これは、今後の社会保障制度改革の方針や実施時期などの全体像を定めた工程表のようなものです。政府はこのプログラム法案を今秋の臨時国会に提出し、成立させる方針で、個別の改革法案については、平成26年以降、順次国会に提出する予定です。
以下に、その主要な項目を紹介します。
―――――いわゆる社会保障プログラム法案の骨子(主要項目) ――――
介護保険制度 |
※平成27年度をめどに実施。必要な法案は平成26年の通常国会に提出 |
○地域包括ケアシステムの構築に向けた基盤整備
○地域支援事業の見直しと併せた地域の実情に応じた要支援者への支援の見直し
○一定以上の所得を有する者の利用者負担の見直し
○特別養護老人ホームに係る施設介護サービス費の支給対象の見直し
○低所得の第1号被保険者の介護保険料の負担軽減
医療制度
※平成26年~29年度までをめどに順次実施。必要な法案は平成27年の通常国会に提出
○医療保険制度の財政基盤の安定化
・国民健康保険の運営主体を市町村から都道府県に移す
○保険料に係る国民の負担に関する公平の確保
・国民健康保険及び後期高齢者医療制度の低所得者の保険料負担の軽減
・国民健康保険の保険料の賦課限度額及び被用者保険の標準報酬月額の上限額の引上げ
・所得水準の高い国民健康保険組合に対する国庫補助の見直し
○保険給付の対象となる療養の範囲の適正化等
・70 歳から74 歳までの者の一部負担金の取扱い及び高額療養費の見直し(70~74歳の医療費窓口負担を1割から本来の2割に戻す、1か月の窓口負担に上限額を設ける高額療養費制度を拡充)
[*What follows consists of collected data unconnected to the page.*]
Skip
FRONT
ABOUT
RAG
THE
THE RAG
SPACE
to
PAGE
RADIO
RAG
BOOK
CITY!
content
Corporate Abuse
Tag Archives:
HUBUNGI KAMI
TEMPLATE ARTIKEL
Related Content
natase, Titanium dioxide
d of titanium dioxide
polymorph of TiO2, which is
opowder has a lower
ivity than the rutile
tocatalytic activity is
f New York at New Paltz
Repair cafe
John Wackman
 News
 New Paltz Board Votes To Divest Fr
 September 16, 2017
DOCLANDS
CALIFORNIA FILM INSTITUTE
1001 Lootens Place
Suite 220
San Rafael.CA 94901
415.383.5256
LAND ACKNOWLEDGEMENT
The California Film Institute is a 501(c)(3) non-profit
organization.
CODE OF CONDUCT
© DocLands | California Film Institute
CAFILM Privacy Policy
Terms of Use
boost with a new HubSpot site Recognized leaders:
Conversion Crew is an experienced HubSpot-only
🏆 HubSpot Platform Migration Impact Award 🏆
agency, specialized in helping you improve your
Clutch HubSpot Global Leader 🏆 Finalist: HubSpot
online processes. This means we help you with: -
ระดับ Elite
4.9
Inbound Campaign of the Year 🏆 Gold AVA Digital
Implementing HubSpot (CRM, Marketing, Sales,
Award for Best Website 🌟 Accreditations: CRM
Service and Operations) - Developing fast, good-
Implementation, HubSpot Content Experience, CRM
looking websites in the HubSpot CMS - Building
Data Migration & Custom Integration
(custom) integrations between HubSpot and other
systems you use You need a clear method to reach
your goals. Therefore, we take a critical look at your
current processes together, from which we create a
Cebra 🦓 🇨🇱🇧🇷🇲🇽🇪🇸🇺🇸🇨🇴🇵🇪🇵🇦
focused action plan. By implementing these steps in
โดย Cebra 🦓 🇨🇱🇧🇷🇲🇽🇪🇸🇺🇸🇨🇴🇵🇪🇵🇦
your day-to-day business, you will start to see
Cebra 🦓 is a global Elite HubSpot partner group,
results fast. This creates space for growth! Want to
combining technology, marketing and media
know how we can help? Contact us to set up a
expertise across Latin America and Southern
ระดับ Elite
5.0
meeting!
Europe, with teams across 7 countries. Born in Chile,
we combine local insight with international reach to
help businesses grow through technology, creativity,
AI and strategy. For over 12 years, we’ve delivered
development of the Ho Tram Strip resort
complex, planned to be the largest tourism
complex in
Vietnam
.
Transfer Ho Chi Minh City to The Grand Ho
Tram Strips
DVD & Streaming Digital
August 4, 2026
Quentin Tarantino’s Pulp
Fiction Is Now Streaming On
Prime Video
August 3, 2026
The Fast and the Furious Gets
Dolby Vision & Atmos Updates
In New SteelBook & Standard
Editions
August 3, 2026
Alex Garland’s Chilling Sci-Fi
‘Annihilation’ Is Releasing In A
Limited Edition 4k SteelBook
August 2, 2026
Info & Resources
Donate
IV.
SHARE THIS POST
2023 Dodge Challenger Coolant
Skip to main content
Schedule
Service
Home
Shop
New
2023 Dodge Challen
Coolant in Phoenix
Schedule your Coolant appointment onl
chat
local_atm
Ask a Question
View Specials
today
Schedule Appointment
・医療提供施設相互間の機能の分担や在宅療養との公平の観点からの外来・入院に関する給付の見直し
公的年金制度
※次に掲げる事項について検討を加え、その結果に基づいて必要な措置を講ずる(実施時期、法案提出時期とも記述なし)
○マクロ経済スライドに基づく年金給付の額の改定の在り方
○短時間労働者に対する厚生年金保険及び健康保険の適用範囲の拡大
○高齢期における職業生活の多様性、一人一人の状況を踏まえた年金受給の在り方
○高所得者の年金給付の在り方及び公的年金等控除を含めた年金課税の在り方
年金については、具体的な工程は示されませんでしたが、それ以外の改革はじわじわと行われていきそうです。
実際に具体的な改正内容とその施行日が決まりましたら、改めてお伝えしていきます。